The remaining kinases identified in the case study, but not previously identified in real time, may be further studied in the laboratory, he said.
“Our long-term hope is to systematically extract knowledge directly from the totality of the public medical literature. For this we need technological advances to read text, extract facts from every sentence and to integrate this information into a network that describes the relationship between all of the objects and entities discussed in the literature,” said Lichtarge. “This first study is promising, because it suggests a proof of principle for a small step towards this type of knowledge discovery. With more research, we hope to get closer to clinical and therapeutic applications.”
A majority of the funding for this work was provided by the McNair Medical Institute of the Robert and Janice McNair Foundation and the Defense Advanced Research Projects Agency (N66001-14-1-4027).

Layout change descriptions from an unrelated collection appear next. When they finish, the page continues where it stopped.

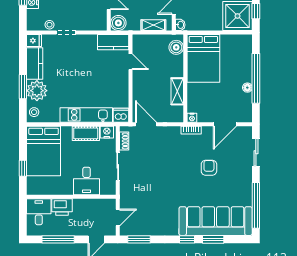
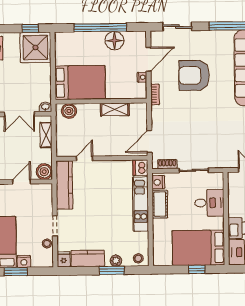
kitchen counter: (113, 42) -> (64, 185), width x1.50
floor lamp: (247, 88) -> (114, 41), width x1.89, depth x1.89
plant: (37, 91) -> (116, 261), width x0.53, depth x0.53
nightstand: (192, 118) -> (142, 77), moved
door: (225, 124) -> (148, 59), hinge flipped
bed: (44, 151) -> (198, 248), moved, turned 180
armchair: (209, 168) -> (194, 75), width x1.88, depth x1.88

Additional funding provided by the National Science Foundation (NSF CCF-0905536, NSF DBI-1062455), National Institutes of Health (NIH-GM079656), and was supported in part by the IBM Accelerated Discovery Lab.
Co-authors on the report include Angela D. Wilkins, Benjamin J. Bachman, Tajhal Dayaram, Sam Regenbogen, Neha Parikh, Andreas Martin Lisewski and Lawrence Donehower, all of Baylor; Meena Nagarajan, Peter Haas, Ioana Stanoi, Linda Kato, Ana Lelescu, Jacques J. Labrie and Ying Chen, all of IBM; and Curtis R. Pickering, Austin Comer and Jeffrey N. Myers of the University of Texas M.D. Anderson Cancer Center.